> [TEXT UNDER STUDY]:
>>>
Ersil Ymeraj

Personal information
- Date of birth: 6 July 1994 (age 31)
- Place of birth: Shkodër, Albania
- Height: 1.83 m (6 ft 0 in)
- Position: Attacking midfielder

Team information
- Current team: Valbona
- Number: 10

Youth career
- 2010–2013: Vllaznia

Senior career*
- Years: Team / Apps / (Gls)
- 2013–2014: Veleçiku / 14 / (1)
- 2014–2018: Kamza / 85 / (17)
- 2018–2019: Kastrioti / 28 / (4)
- 2019–2020: Laçi / 5 / (0)
- 2020: Llapi / 15 / (9)
- 2020–2021: Kukësi / 15 / (0)
- 2021–2022: Erzeni / 27 / (12)
- 2022: Dinamo Tirana / 7 / (3)
- 2023–: Valbona

= Ersil Ymeraj =

Albanian footballer

Ersil Ymeraj (born 6 July 1994) is an Albanian footballer who plays as a midfielder for Valbona.

==Career==
Ymeraj joined Superliga outfit Laçi in summer 2019 from relegated Kastrioti Krujë. On 17 January 2020, Ymeraj moved to KF Llapi playing in the Football Superleague of Kosovo, on a deal until the end of the season with an option for one further year. After 9 goals and 2 assist in 15 games, the option was triggered and his contract was extended until June 2021.
<<<
> [DATA PROVIDED]:
>>>
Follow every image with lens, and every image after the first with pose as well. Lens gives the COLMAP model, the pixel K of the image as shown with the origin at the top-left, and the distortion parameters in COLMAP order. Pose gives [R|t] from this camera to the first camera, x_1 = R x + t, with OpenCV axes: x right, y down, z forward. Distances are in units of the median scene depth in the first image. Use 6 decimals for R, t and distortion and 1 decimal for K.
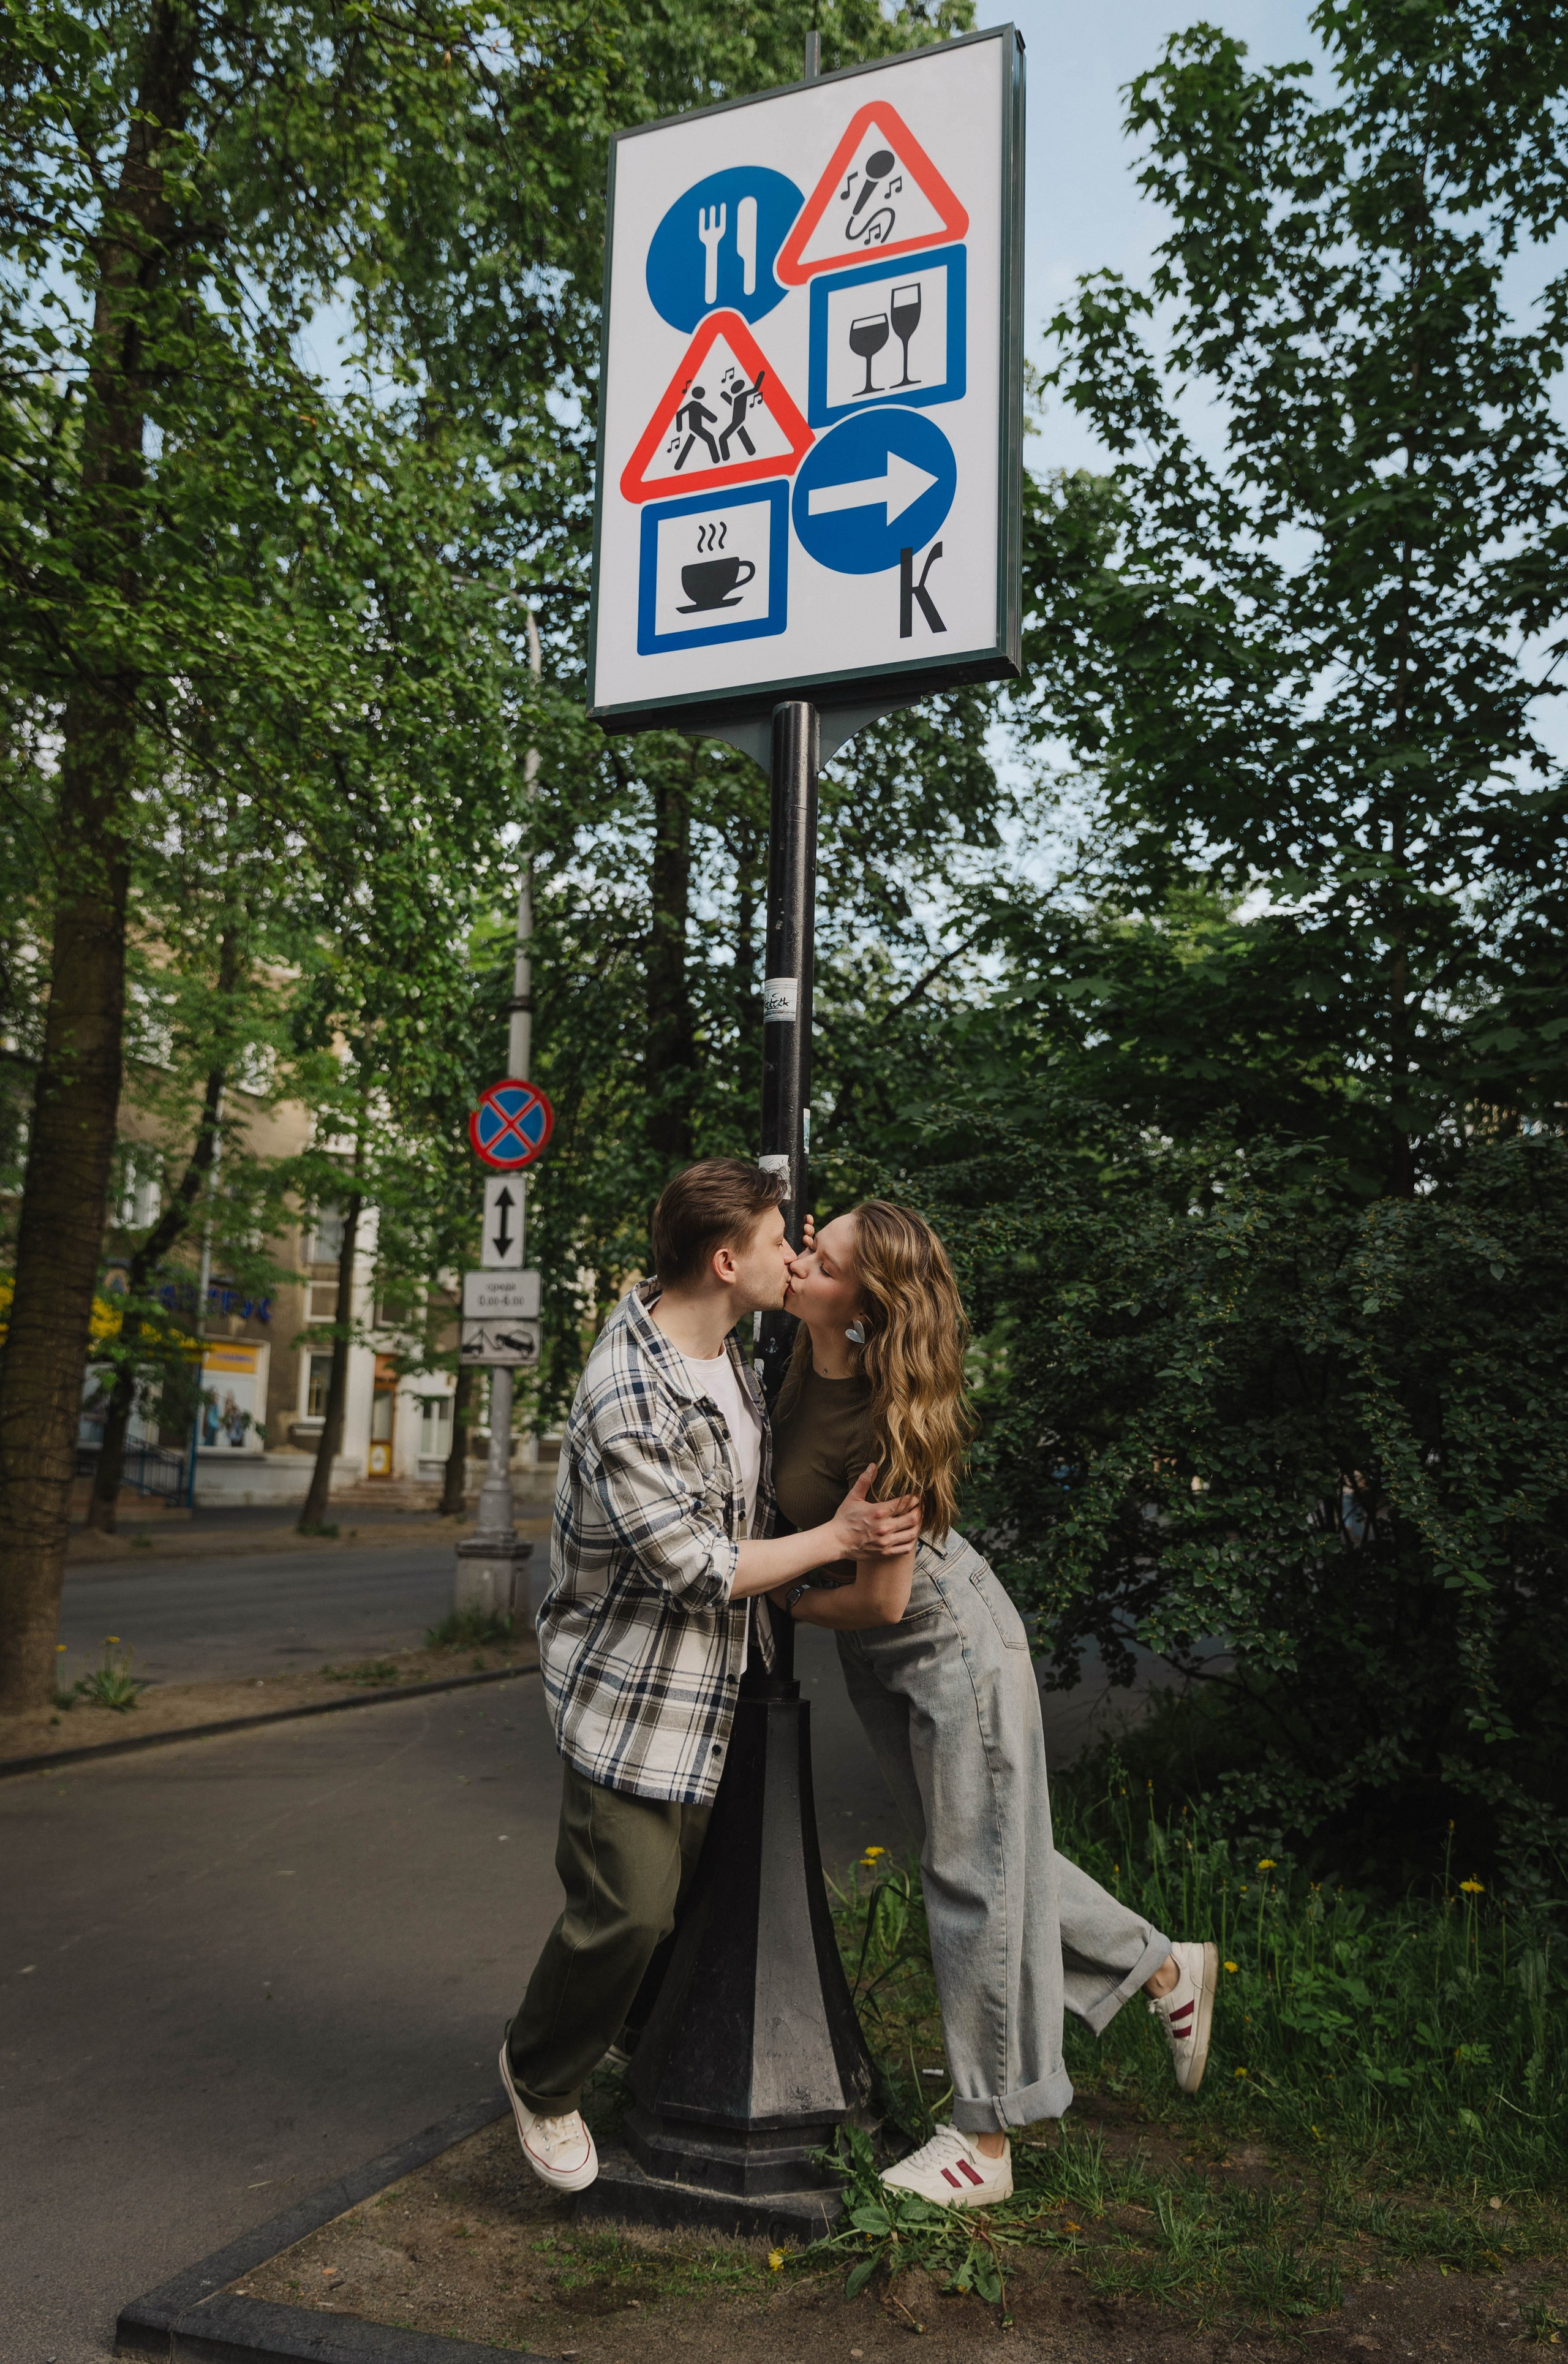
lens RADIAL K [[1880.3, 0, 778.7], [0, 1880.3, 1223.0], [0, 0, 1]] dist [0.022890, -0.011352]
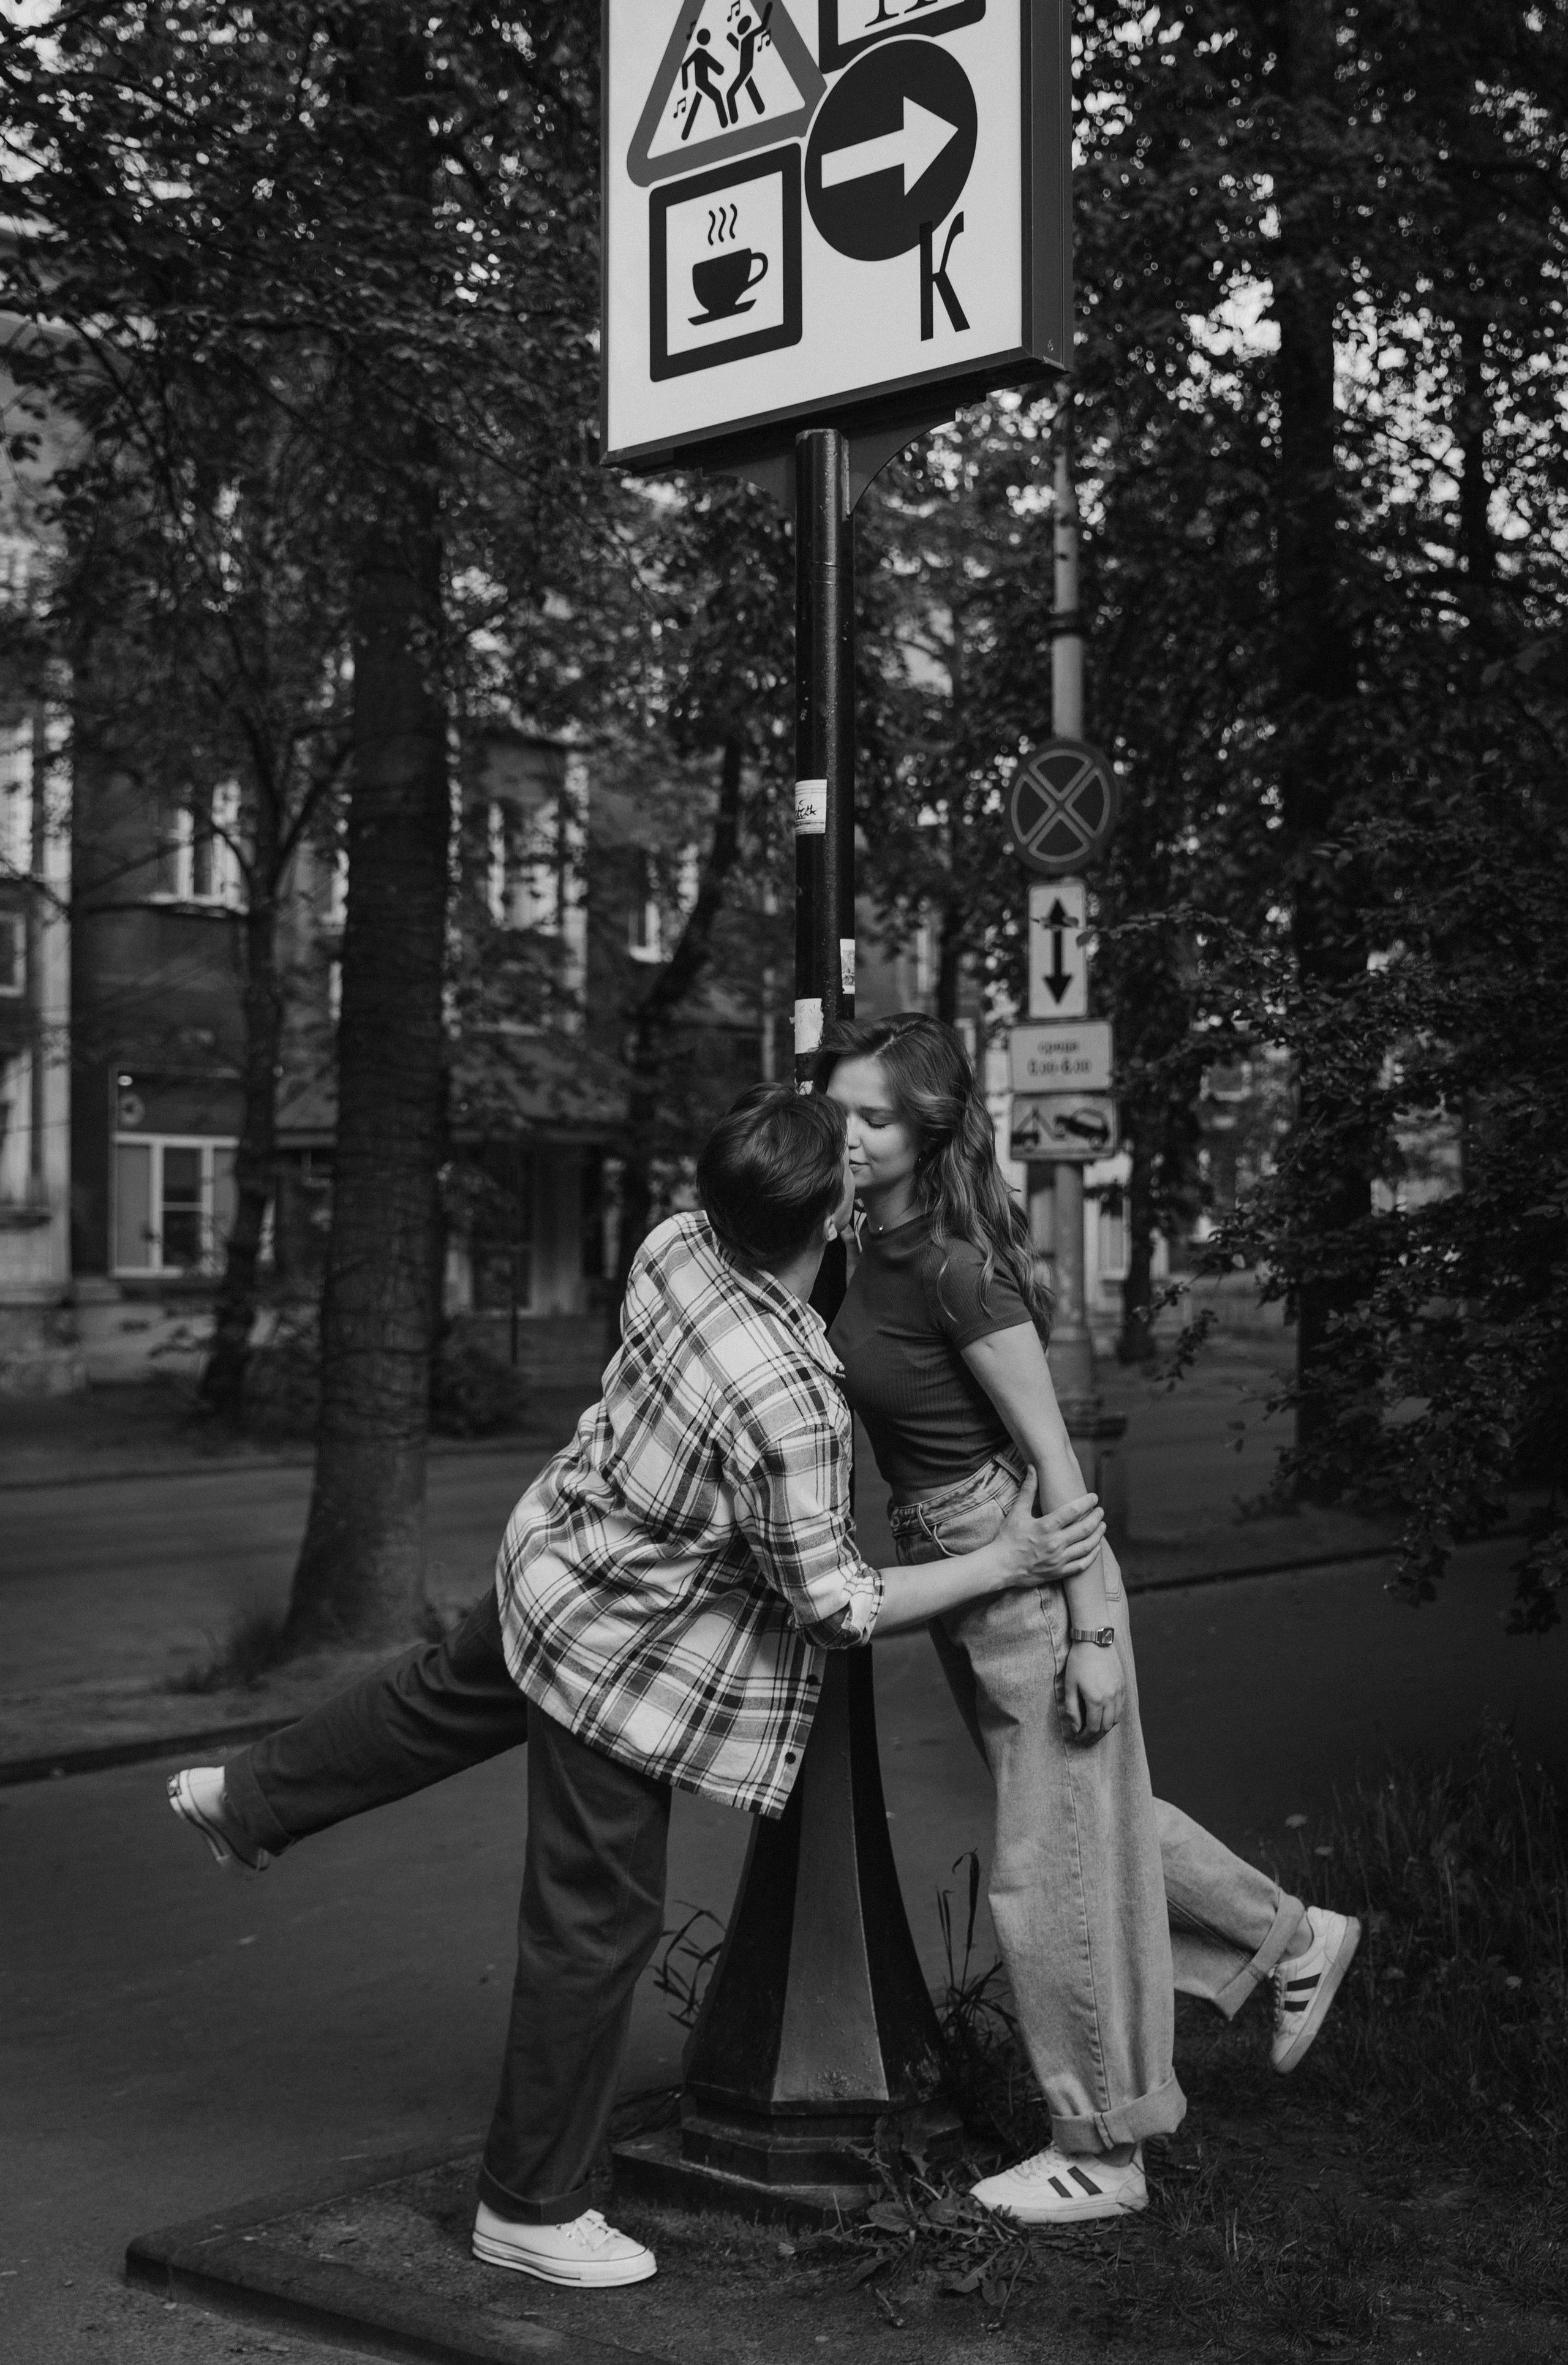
<<<
> [WHAT THIS TASK INVOLVES]: Retype the passage of the Ersil Ymeraj profile from "Senior career*" up to and including "Laçi / 5 / (0)", keeping every character unchanged.

> [SOLUTION TO THIS TASK]:
Senior career*
- Years: Team / Apps / (Gls)
- 2013–2014: Veleçiku / 14 / (1)
- 2014–2018: Kamza / 85 / (17)
- 2018–2019: Kastrioti / 28 / (4)
- 2019–2020: Laçi / 5 / (0)